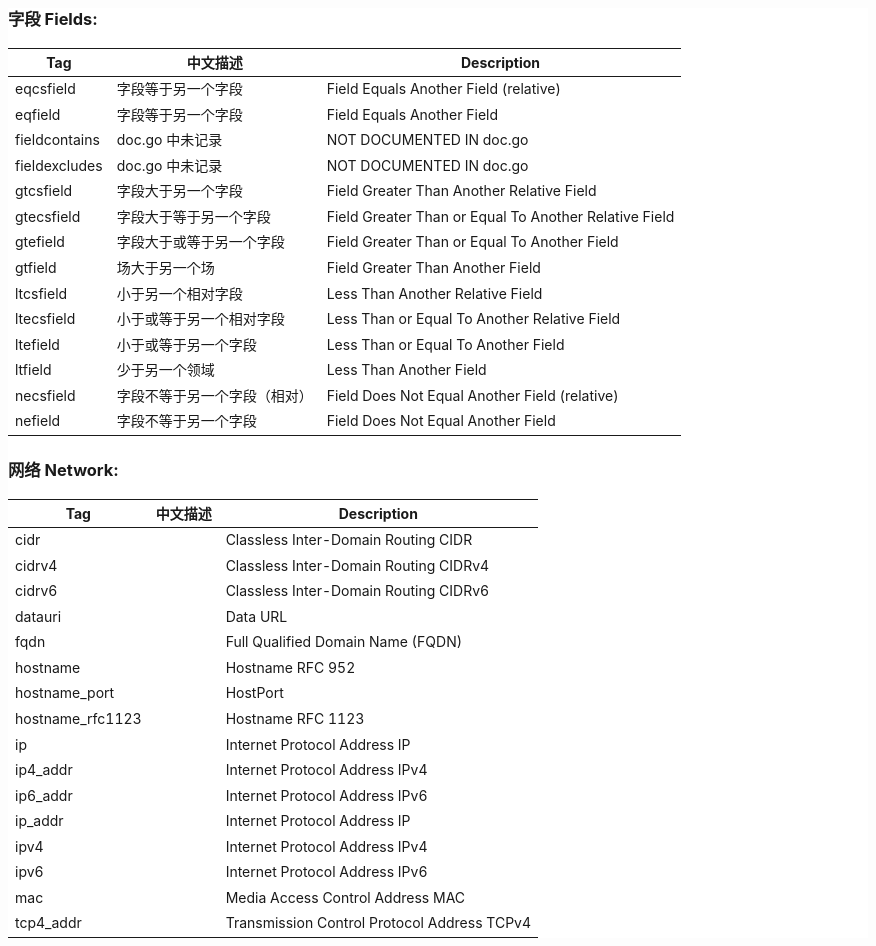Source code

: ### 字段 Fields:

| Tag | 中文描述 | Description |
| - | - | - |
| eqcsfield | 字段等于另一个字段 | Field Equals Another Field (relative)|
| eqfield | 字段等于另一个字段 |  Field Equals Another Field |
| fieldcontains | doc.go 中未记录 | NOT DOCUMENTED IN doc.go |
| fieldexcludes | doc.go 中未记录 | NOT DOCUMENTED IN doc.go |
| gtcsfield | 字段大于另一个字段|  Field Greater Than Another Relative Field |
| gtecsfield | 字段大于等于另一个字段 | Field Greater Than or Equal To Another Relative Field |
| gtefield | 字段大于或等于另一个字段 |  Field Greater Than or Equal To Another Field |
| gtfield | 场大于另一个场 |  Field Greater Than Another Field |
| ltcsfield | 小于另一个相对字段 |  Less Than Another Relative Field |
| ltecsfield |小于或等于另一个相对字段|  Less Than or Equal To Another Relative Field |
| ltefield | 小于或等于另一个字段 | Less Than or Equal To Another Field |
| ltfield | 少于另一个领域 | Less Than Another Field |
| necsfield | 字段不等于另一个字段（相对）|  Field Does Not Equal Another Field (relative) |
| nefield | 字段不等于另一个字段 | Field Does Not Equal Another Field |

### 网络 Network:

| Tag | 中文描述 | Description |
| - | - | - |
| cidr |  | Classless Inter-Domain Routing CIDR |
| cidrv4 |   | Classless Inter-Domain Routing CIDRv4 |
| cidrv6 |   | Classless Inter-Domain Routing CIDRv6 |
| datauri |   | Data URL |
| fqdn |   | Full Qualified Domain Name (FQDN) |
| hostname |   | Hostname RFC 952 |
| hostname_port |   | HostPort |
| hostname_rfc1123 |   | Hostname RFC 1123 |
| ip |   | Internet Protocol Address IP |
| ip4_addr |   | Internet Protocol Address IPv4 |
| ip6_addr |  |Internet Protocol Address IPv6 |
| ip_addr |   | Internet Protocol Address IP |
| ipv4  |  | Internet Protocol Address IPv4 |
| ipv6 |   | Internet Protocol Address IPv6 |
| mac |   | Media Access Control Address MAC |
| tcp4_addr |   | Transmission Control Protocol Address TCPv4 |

...

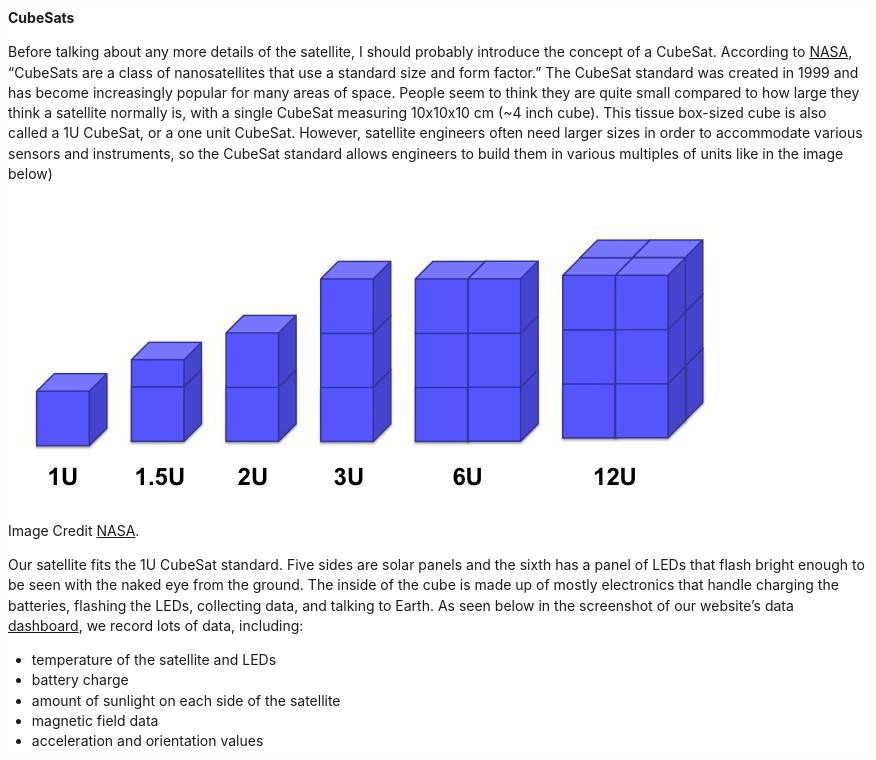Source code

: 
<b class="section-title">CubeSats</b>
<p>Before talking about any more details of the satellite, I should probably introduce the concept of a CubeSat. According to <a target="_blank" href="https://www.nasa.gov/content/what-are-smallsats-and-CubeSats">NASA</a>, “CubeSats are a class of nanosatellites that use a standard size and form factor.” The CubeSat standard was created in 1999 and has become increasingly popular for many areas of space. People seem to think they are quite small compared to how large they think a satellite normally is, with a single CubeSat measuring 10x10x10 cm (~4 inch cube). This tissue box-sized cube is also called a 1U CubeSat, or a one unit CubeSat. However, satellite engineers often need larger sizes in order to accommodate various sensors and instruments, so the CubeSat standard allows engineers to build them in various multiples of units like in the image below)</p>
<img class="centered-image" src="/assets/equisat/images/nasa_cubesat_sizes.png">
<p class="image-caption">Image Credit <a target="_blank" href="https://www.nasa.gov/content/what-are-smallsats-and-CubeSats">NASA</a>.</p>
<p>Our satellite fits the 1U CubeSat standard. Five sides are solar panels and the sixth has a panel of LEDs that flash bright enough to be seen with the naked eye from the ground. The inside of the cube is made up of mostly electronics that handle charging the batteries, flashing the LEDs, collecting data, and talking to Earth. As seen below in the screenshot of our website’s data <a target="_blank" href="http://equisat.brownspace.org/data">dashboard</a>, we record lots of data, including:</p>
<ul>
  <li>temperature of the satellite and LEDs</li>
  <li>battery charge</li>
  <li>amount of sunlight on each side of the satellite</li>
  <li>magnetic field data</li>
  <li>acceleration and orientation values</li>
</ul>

* **Task objective**
Pull out each line of the records that contains the string "Classless", treating uppercase and lowercase as different.

* **Exercise answer**
| cidr |  | Classless Inter-Domain Routing CIDR |
| cidrv4 |   | Classless Inter-Domain Routing CIDRv4 |
| cidrv6 |   | Classless Inter-Domain Routing CIDRv6 |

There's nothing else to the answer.